But a right to privacy? (Or whatever you wish to call it.) That is what the entire Bill of Rights and constitutional framework of our government is about. For those who believe in a social contract -- those are the terms of the deal: The government is to keep its nose out of our individual affairs so long as we don't infringe on anyone else's individual affairs and in return we won't shoot at members who practice government in public.

You want it as a syllogism?:
Major Premise: The Constitution protects the individual's right to do as (s)he pleases so long as it does not infringe on the rights of another individual;
Minor Premise: Abortion during the first trimester does not infringe on the rights of any other individual;
Conclusion: The Constitution protects the individual's right to an abortion during the first trimester.

You can argue with the major premise and say that the Constitution doesn't say that. But I that is in essence what Amendment IX (and the whole Bill of Rights) says and what it most emphatically originally meant.
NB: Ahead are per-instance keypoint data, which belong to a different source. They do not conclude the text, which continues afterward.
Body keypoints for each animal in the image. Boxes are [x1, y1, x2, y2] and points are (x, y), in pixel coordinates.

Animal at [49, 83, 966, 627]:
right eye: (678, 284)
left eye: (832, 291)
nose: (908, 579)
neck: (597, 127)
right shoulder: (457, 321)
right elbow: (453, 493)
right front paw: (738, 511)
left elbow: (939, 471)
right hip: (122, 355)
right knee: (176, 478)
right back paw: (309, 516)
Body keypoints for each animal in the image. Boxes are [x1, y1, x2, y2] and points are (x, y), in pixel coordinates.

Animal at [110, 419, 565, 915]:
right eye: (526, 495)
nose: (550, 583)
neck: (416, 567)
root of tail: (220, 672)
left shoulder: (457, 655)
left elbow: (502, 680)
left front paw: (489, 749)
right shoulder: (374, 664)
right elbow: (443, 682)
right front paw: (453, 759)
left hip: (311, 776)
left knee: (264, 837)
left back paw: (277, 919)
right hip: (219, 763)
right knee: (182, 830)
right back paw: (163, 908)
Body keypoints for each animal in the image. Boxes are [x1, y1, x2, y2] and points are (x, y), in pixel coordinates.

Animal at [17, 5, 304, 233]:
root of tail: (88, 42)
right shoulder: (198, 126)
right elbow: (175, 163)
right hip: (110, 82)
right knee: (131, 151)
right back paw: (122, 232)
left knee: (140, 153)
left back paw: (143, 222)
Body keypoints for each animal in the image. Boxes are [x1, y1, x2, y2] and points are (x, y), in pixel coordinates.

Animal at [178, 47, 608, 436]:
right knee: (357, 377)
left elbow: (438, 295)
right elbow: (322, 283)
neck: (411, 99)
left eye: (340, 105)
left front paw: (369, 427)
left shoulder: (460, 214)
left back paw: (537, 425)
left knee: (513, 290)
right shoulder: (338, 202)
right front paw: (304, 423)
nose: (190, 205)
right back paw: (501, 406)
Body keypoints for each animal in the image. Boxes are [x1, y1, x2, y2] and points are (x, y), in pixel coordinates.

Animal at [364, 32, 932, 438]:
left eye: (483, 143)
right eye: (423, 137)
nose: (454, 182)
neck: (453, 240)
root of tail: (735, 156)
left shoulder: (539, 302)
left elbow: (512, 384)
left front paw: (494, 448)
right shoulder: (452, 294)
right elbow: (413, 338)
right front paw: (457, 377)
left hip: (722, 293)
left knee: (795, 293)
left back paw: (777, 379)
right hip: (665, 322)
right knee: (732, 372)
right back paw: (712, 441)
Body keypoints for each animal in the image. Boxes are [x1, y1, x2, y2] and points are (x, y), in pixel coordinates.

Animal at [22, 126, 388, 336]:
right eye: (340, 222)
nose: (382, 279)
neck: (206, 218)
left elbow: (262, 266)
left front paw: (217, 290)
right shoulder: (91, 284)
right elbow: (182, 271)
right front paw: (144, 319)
Such rights exists "as inherent rights, conferred by nobody, preempting any contrary law of a besotted legislature or misogynic Baptist judge."

Those rights are exactly what the IX Amendment protects.
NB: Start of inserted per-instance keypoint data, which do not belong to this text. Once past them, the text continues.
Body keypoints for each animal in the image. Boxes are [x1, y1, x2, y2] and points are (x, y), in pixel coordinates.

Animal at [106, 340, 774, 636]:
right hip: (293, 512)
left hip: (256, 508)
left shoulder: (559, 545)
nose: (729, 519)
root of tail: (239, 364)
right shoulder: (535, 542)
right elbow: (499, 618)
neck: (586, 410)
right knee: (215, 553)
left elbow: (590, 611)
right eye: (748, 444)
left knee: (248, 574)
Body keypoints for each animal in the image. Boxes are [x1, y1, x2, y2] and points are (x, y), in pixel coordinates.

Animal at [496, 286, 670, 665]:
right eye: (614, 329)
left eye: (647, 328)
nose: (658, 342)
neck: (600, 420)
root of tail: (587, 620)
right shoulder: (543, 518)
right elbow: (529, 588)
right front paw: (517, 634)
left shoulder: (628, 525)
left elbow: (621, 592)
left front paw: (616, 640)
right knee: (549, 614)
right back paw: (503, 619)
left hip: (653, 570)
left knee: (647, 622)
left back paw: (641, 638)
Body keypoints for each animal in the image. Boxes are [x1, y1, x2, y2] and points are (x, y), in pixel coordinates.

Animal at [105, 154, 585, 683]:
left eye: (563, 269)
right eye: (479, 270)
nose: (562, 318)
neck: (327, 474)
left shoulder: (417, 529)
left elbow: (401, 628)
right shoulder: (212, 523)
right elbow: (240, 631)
You can argue with the minor premise and say that a fetus is an individual, but I think that that is where you have to torture the Constitution. There is no suggestion of any sort that suggests that the fetus has such standing or was ever intended to. You can cross out "during the first trimester" and it is still probably just as good a syllogism. This is where Roe v. Wade made stuff up, deciding that rights sort of gradually attach.
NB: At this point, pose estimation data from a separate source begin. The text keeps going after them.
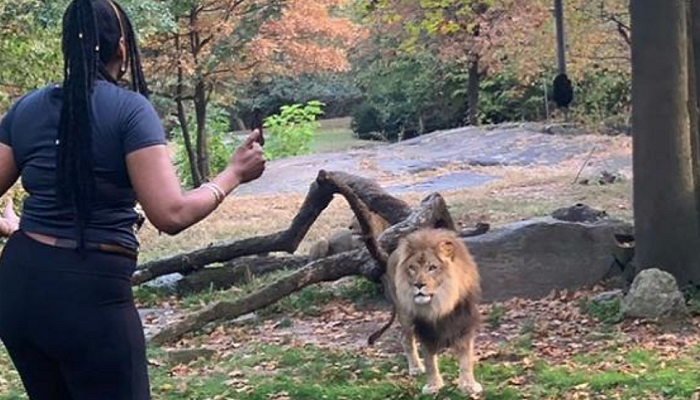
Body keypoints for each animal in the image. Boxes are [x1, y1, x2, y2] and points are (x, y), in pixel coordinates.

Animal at [372, 230, 482, 396]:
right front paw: (433, 386)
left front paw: (468, 385)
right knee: (406, 339)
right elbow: (430, 360)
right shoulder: (424, 328)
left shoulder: (464, 323)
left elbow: (466, 359)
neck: (440, 303)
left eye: (432, 267)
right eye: (412, 268)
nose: (418, 284)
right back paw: (416, 367)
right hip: (405, 314)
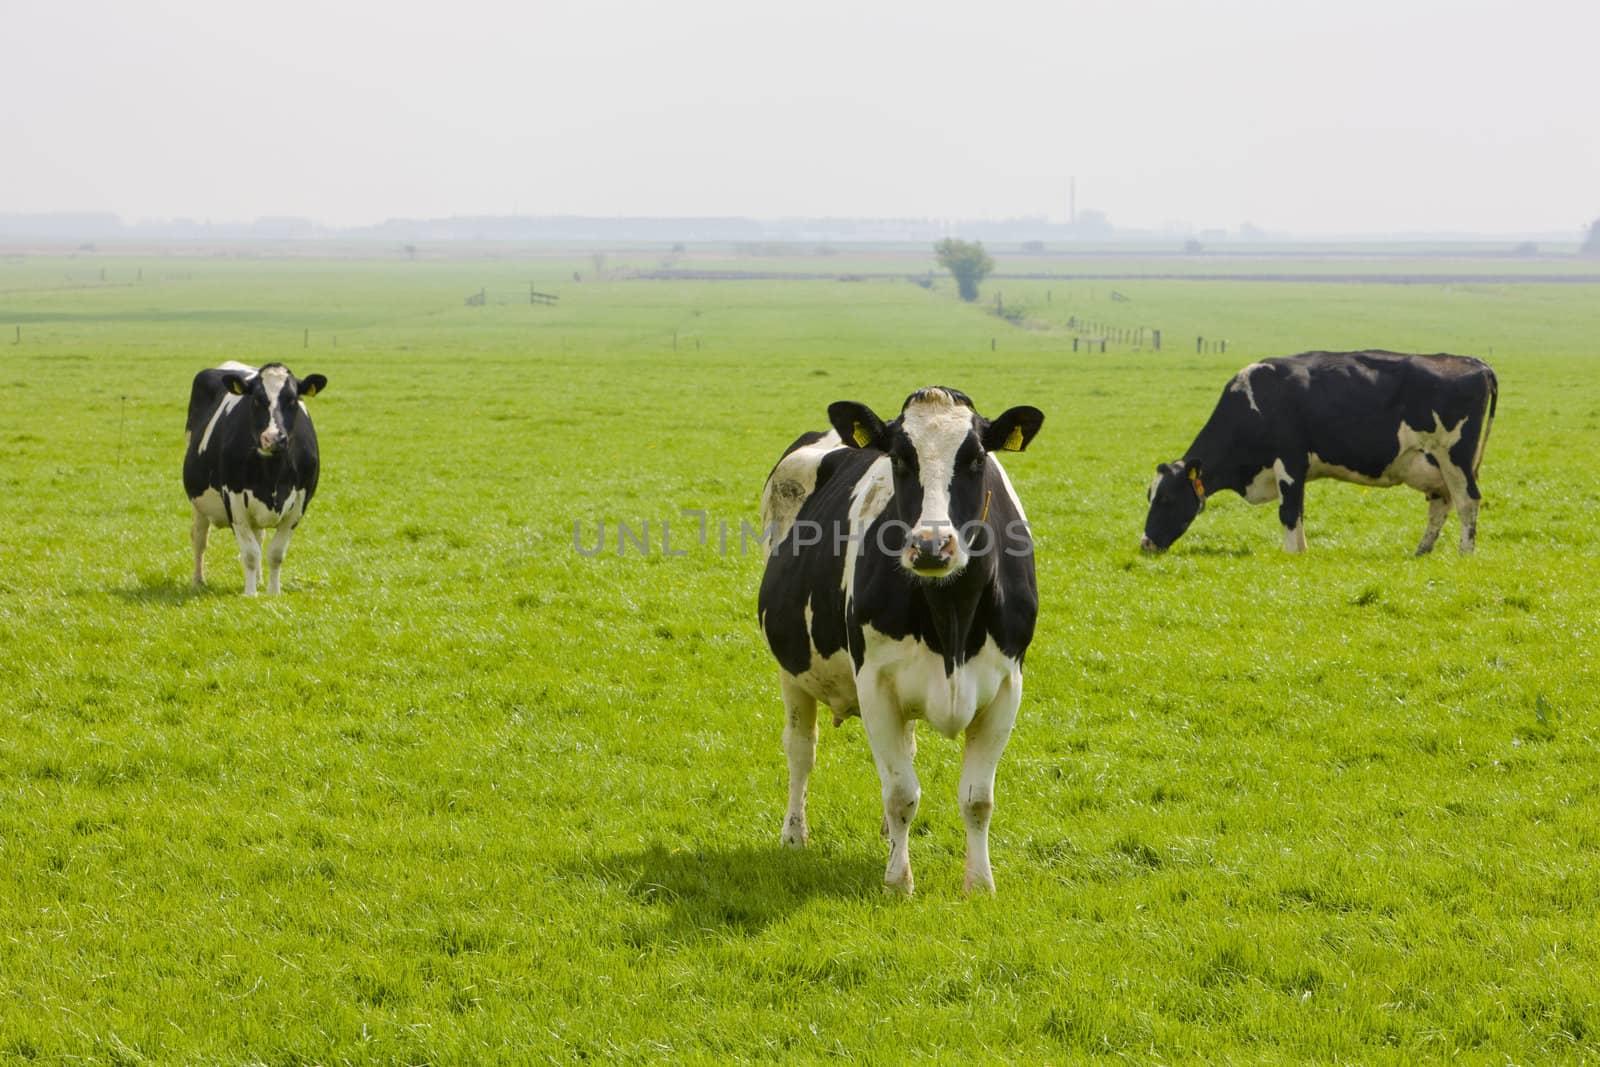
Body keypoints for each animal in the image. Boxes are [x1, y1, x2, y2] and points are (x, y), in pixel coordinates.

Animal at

But enough of such pedantic claptrap. There are more interesting things going on here. The abortion debate is bigger than the Constitution. This is the classic clashing of two giant heroic evolutionary myths. Two entire world views in dramatic conflict. It is more fun to watch than to scrabble about. A major cultural identity crisis that seeks to determine who we believe we are and where we're heading.

On the one hand, you have the myth that man is evolving, perhaps predeterminedly, towards ever greater autonomy and freedom. It was this myth, fed, in Western culture, by certain religious mucktruck together with the economic revolution of the last few hundred years, that has brought recognition and demand for respect from individuals wherever they may societally be located. It is what unshackled the slaves, destroyed the hard lines of class distinctions, coerced the Magna Carta, unleashed the American Revolution, wrote the Bill of Rights, and generally allows participants in the Western culture, particularly Americans, to believe that they, individually, are entitled to the absolute maximum freedom and autonomy possible and that even more should be possible in the future. I tend to identify with this myth and to root for it, although I am concerned that it is only a temporary trend purchased by our current high economic situation.

On the other hand, you have the myth that man is evolving, perhaps predeterminedly, towards ever greater compassion and humaneness. It was this myth, fed, in Western culture, by certain religious mucktruck together with the economic revolution of the last few hundred years, that has brought recognition and demand for moral treatment of individuals wherever they may societally be located. It is what unshackled the slaves, destroyed the hard lines of class distinctions, halted the practice of killing girl babies at birth, instituted minimum wage and age work laws, unleashed the cradle to grave welfare state and all anti-war movements, encouraged the personification of whales and other animal species, and generally allows participants in the Western culture to believe that every living entity is entitled to the absolute maximum care, kindness and compassion possible and that even more should be possible in the future. I actually do tend to believe that man is becoming a more humane creature although I often feel that this is simply a current, perhaps temporary luxury purchased with our current higher standard of living.

But these are two of our most basic western cultural myths. They have often worked in concert to get us where we are, but like male pups of the same litter, the bigger they've gotten, the more scuffling and tension there is between them. In the abortion debate, they are head to head fighting for Alpha dominance of the pack. (Freedom and rights of the woman to control her own bodily functions and the compassion and humaneness towards the prehuman fetal matter in formation ... known to prolifers as "a baby". Neither side can accept or countenance a society that does not protect ... indeed worship ... their vital myth.)

Not that the placard waving actors have the foggiest idea of what myth they are roling in, of course. Many screaming for the woman's right to abort firmly believe in curtailing the liberties of everyone else and others would gladly throw themselves in front of the clubs to save a baby seal. And many of those gesticulating wildly to save the poor little babies would willingly club the baby seals.

But the myths are far more important and ascendant than the actors. And its great fun to watch! The irresistible force meets the immovable object. The battle of the titans.